The Society of Editors went in another direction, issuing a particularly dismissive…dismissal of suggestions that the organisations they represent have a racism problem.
Then came the avalanche; beyond the perceived arrogance of the initial statement, virtually all-white organisations are in no position to be making sweeping proclamations about race (we discussed how this weakened the HFPA’s defence of their almost-equally white Golden Globe nominations).
To compound this, it quickly became even clearer that the SoE didn’t represent the unified voice of the UK press community, with over 200 prominent journalists of colour signing an open letter rebutting the initial statement, many elaborating on their position by publicising excoriating critiques of the organisation to their substantial social media following.
Then the formidable Charlene White quit as host of the SoE-organised National Press Awards amid a spate of withdrawn nominations.
The climbdown was all-the-more embarrassing for the SoE’s initial belligerence. Having driven this approach, Executive Director Ian Murray resigned stroppily on Wednesday, with the board having by then released a more conciliatory clarification to undermine his initial statement. Then we learned that the National Press Awards are set to be postponed due to the scandal. A barely-mitigated disaster.
Without intending this as an ‘After School Special’ it’s worth considering some of the rules of crisis comms the SoE broke:
1. Don’t use inflammatory language.
2. Ensure that everyone you speak for is unified and on-message.
3. Ensure that you have support from every audience segment affected by your communications.
4. ‘Read the room’ on every channel through which you are planning to communicate.

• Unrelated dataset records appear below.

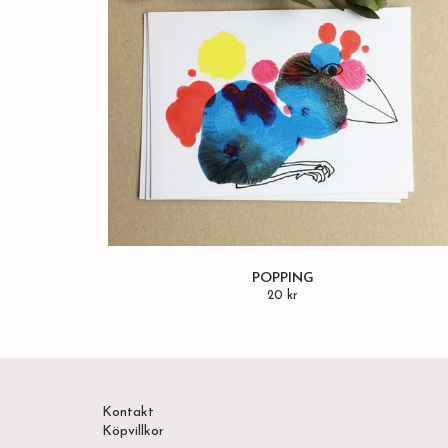
POPPING
20 kr
Kontakt
Köpvillkor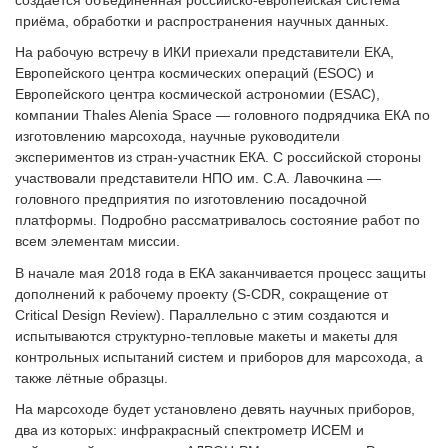
приёма, обработки и распространения научных данных.
На рабочую встречу в ИКИ приехали представители ЕКА,
Европейского центра космических операций (ESOC) и
Европейского центра космической астрономии (ESAC),
компании Thales Alenia Space — головного подрядчика ЕКА по
изготовлению марсохода, научные руководители
экспериментов из стран-участник ЕКА. С российской стороны
участвовали представители НПО им. С.А. Лавочкина —
головного предприятия по изготовлению посадочной
платформы. Подробно рассматривалось состояние работ по
всем элементам миссии.
В начале мая 2018 года в ЕКА заканчивается процесс защиты
дополнений к рабочему проекту (S-CDR, сокращение от
Critical Design Review). Параллельно с этим создаются и
испытываются структурно-тепловые макеты и макеты для
контрольных испытаний систем и приборов для марсохода, а
также лётные образцы.
На марсоходе будет установлено девять научных приборов,
два из которых: инфракрасный спектрометр ИСЕМ и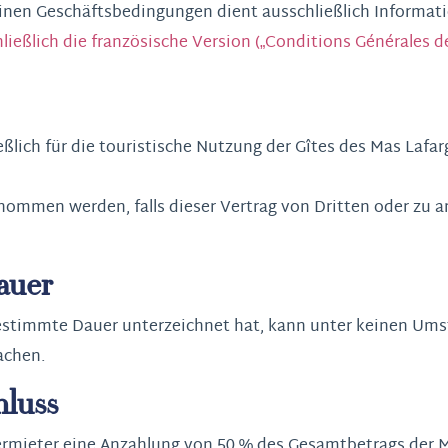
inen Geschäftsbedingungen dient ausschließlich Informa
ießlich die französische Version („Conditions Générales d
eßlich für die touristische Nutzung der Gîtes des Mas Lafar
nommen werden, falls dieser Vertrag von Dritten oder zu 
dauer
 bestimmte Dauer unterzeichnet hat, kann unter keinen Ums
achen.
hluss
ermieter eine Anzahlung von 50 % des Gesamtbetrags der M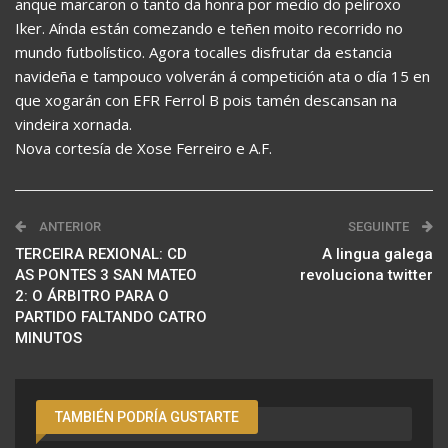
anque marcaron o tanto da honra por medio do peliroxo
Iker. Aínda están comezando e teñen moito recorrido no
mundo futbolístico. Agora tocalles disfrutar da estancia
navideña e tampouco volverán á competición ata o día 15 en
que xogarán con EFR Ferrol B pois tamén descansan na
vindeira xornada.
Nova cortesía de Xose Ferreiro e A.F.
ANTERIOR
SEGUINTE
TERCEIRA REXIONAL: CD
A lingua galega
AS PONTES 3 SAN MATEO
revoluciona twitter
2: O ÁRBITRO PARA O
PARTIDO FALTANDO CATRO
MINUTOS
TAMBIÉN PODRÍA GUSTARTE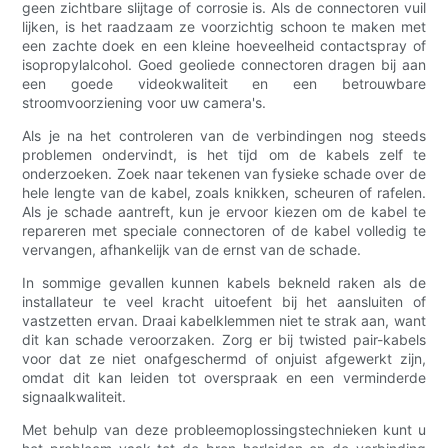
geen zichtbare slijtage of corrosie is. Als de connectoren vuil
lijken, is het raadzaam ze voorzichtig schoon te maken met
een zachte doek en een kleine hoeveelheid contactspray of
isopropylalcohol. Goed geoliede connectoren dragen bij aan
een goede videokwaliteit en een betrouwbare
stroomvoorziening voor uw camera's.
Als je na het controleren van de verbindingen nog steeds
problemen ondervindt, is het tijd om de kabels zelf te
onderzoeken. Zoek naar tekenen van fysieke schade over de
hele lengte van de kabel, zoals knikken, scheuren of rafelen.
Als je schade aantreft, kun je ervoor kiezen om de kabel te
repareren met speciale connectoren of de kabel volledig te
vervangen, afhankelijk van de ernst van de schade.
In sommige gevallen kunnen kabels bekneld raken als de
installateur te veel kracht uitoefent bij het aansluiten of
vastzetten ervan. Draai kabelklemmen niet te strak aan, want
dit kan schade veroorzaken. Zorg er bij twisted pair-kabels
voor dat ze niet onafgeschermd of onjuist afgewerkt zijn,
omdat dit kan leiden tot overspraak en een verminderde
signaalkwaliteit.
Met behulp van deze probleemoplossingstechnieken kunt u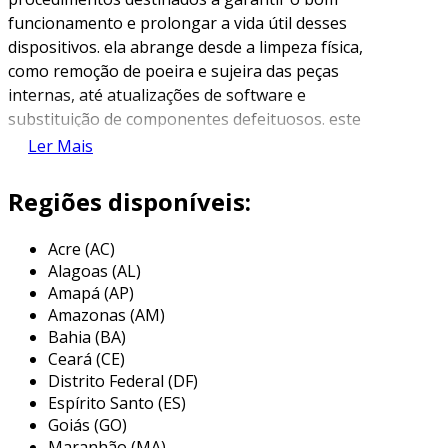
funcionamento e prolongar a vida útil desses
dispositivos. ela abrange desde a limpeza física,
como remoção de poeira e sujeira das peças
internas, até atualizações de software e
substituição de componentes defeituosos. este
processo é fundamental para evitar problemas,
Ler Mais
como superaquecimento, lentidão e falhas
operacionais, que podem comprometer a
Regiões disponíveis:
produtividade do usuário.
Acre (AC)
além de aumentar a eficiência do equipamento,
Alagoas (AL)
a manutenção ajuda a prevenir danos mais
Amapá (AP)
graves que poderiam exigir reparos
Amazonas (AM)
dispendiosos. uma abordagem regular à
Bahia (BA)
manutenção pode, portanto, oferecer
Ceará (CE)
economia a longo prazo e garantir que o
Distrito Federal (DF)
notebook opere em seu estado ideal. em são
Espírito Santo (ES)
paulo, com a diversidade de opções de serviço,
Goiás (GO)
Maranhão (MA)
escolher um bom prestador pode fazer toda a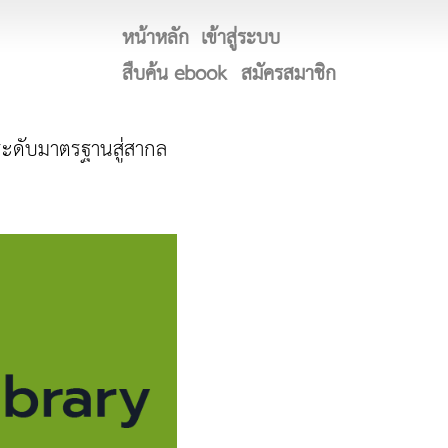
หน้าหลัก
เข้าสู่ระบบ
สืบค้น ebook
สมัครสมาชิก
กระดับมาตรฐานสู่สากล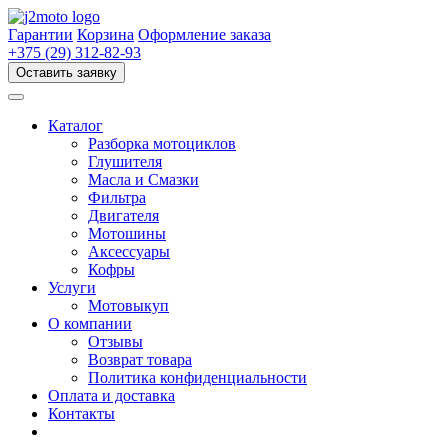
Перейти
к
Гарантии
Корзина
Оформление заказа
содержимому
+375 (29) 312-82-93
Оставить заявку
Каталог
Разборка мотоциклов
Глушителя
Масла и Смазки
Фильтра
Двигателя
Мотошины
Аксессуары
Кофры
Услуги
Мотовыкуп
О компании
Отзывы
Возврат товара
Политика конфиденциальности
Оплата и доставка
Контакты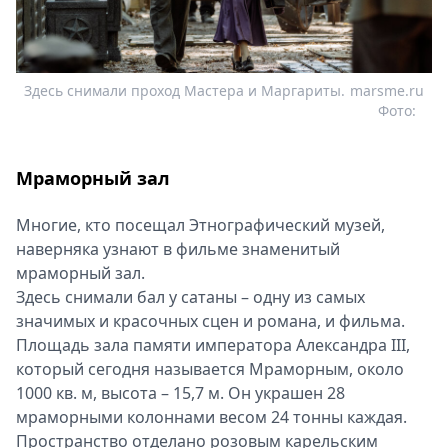
Здесь снимали проход Мастера и Маргариты.
marsme.ru
Фото:
Мраморный зал
Многие, кто посещал Этнографический музей,
наверняка узнают в фильме знаменитый
мраморный зал.
Здесь снимали бал у сатаны – одну из самых
значимых и красочных сцен и романа, и фильма.
Площадь зала памяти императора Александра III,
который сегодня называется Мраморным, около
1000 кв. м, высота – 15,7 м. Он украшен 28
мраморными колоннами весом 24 тонны каждая.
Пространство отделано розовым карельским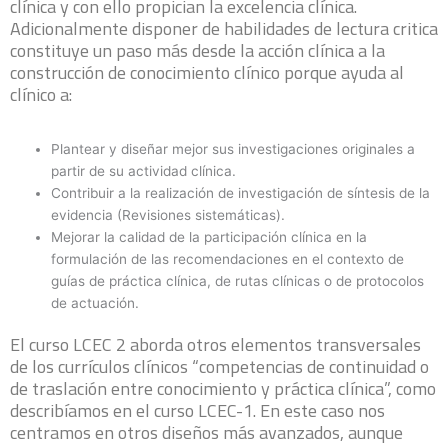
clínica y con ello propician la excelencia clínica.
Adicionalmente disponer de habilidades de lectura critica
constituye un paso más desde la acción clínica a la
construcción de conocimiento clínico porque ayuda al
clínico a:
Plantear y diseñar mejor sus investigaciones originales a
partir de su actividad clínica.
Contribuir a la realización de investigación de síntesis de la
evidencia (Revisiones sistemáticas).
Mejorar la calidad de la participación clínica en la
formulación de las recomendaciones en el contexto de
guías de práctica clínica, de rutas clínicas o de protocolos
de actuación.
El curso LCEC 2 aborda otros elementos transversales
de los currículos clínicos “competencias de continuidad o
de traslación entre conocimiento y práctica clínica”, como
describíamos en el curso LCEC-1. En este caso nos
centramos en otros diseños más avanzados, aunque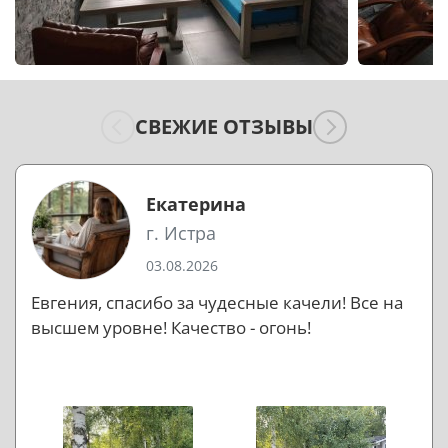
СВЕЖИЕ ОТЗЫВЫ
Екатерина
г. Истра
03.08.2026
Евгения, спасибо за чудесные качели! Все на
высшем уровне! Качество - огонь!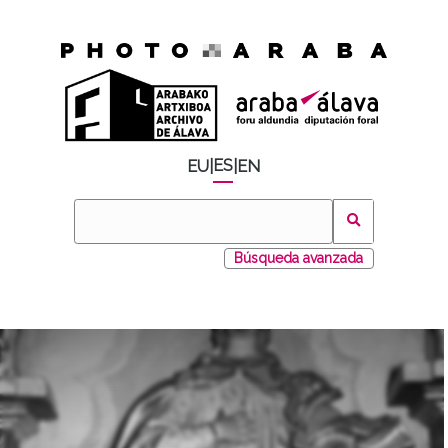
ES
EU
|
|
EN
Búsqueda avanzada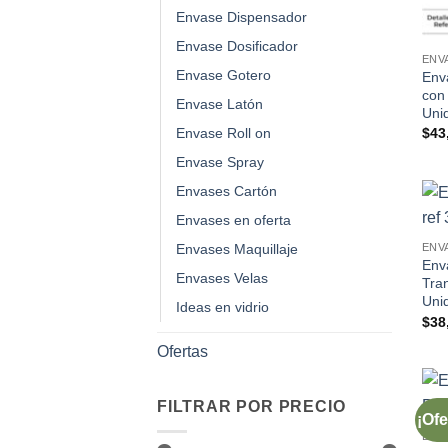
Envase Dispensador
Envase Dosificador
ENV
Envase Gotero
Env
con
Envase Latón
Uni
$
43
Envase Roll on
Envase Spray
Envases Cartón
Envases en oferta
ENV
Envases Maquillaje
Env
Envases Velas
Tra
Uni
Ideas en vidrio
$
38
Ofertas
FILTRAR POR PRECIO
¡Ofe
ENV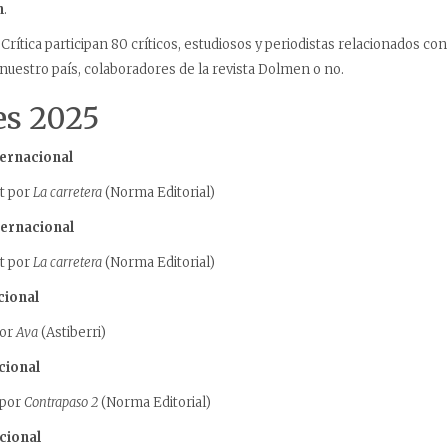
n
.
Crítica participan 80 críticos, estudiosos y periodistas relacionados c
uestro país, colaboradores de la revista Dolmen o no.
es 2025
ternacional
t por
La carretera
(Norma Editorial)
ternacional
t por
La carretera
(Norma Editorial)
cional
por
Ava
(Astiberri)
cional
 por
Contrapaso 2
(Norma Editorial)
cional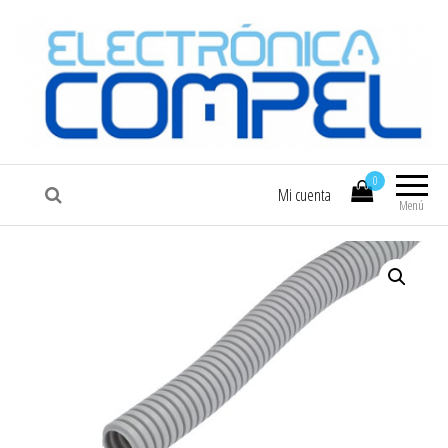
COMPEL
Electrónica COMPEL
0
Mi cuenta
Menú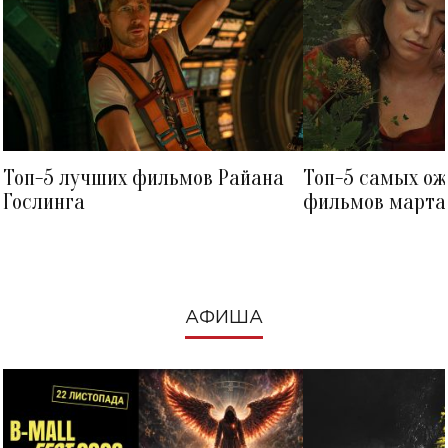
Топ-5 лучших фильмов Райана
Топ-5 самых о
Гослинга
фильмов марта 
посмотреть в к
АФИША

This week was a textbook example of what happens when an organisation under fire does none of the above. Harry must be laughing his head off.
Another day in the death of digital media
It’s been a difficult ride for digital media over the past couple of years, and with the recent news that HuffPost UK’s news operation is shutting down, the future is looking bleak for the once booming digital news era. Covid-19 has clearly sped up HuffPost’s decline, but what’s really caught people’s attention is the way the outlet’s owner, BuzzFeed, broke the news to their UK staff. Having also laid off 47 HuffPost workers in the US, CEO Jonah Peretti has faced criticism for his brutal methods.
It’s been poorly managed, with the delivery of the announcement showing a lack of empathy. The UK team’s female staff have been disproportionally affected, particularly mothers. Reportedly “Every mother on the UK editorial staff has been told they face losing their job, including one person on maternity leave”. Informed via email, most are unclear of their futures with the news organisation.
BuzzFeed has clearly taken advantage of a UK employment discourse dominated by NHS wages – announcing cuts to the UK team shortly after a US announcement that was widely criticised. In a callous move, Peretti hosted an international meeting outlining cost cutting measures, setting the password for entry as “spr!ngisH3r3”…
This episode may have been inevitable but sadly BuzzFeed’s thoughtless dismissal of staff will be quickly forgotten in the wider conversation of Covid related job cuts, particularly those in the media.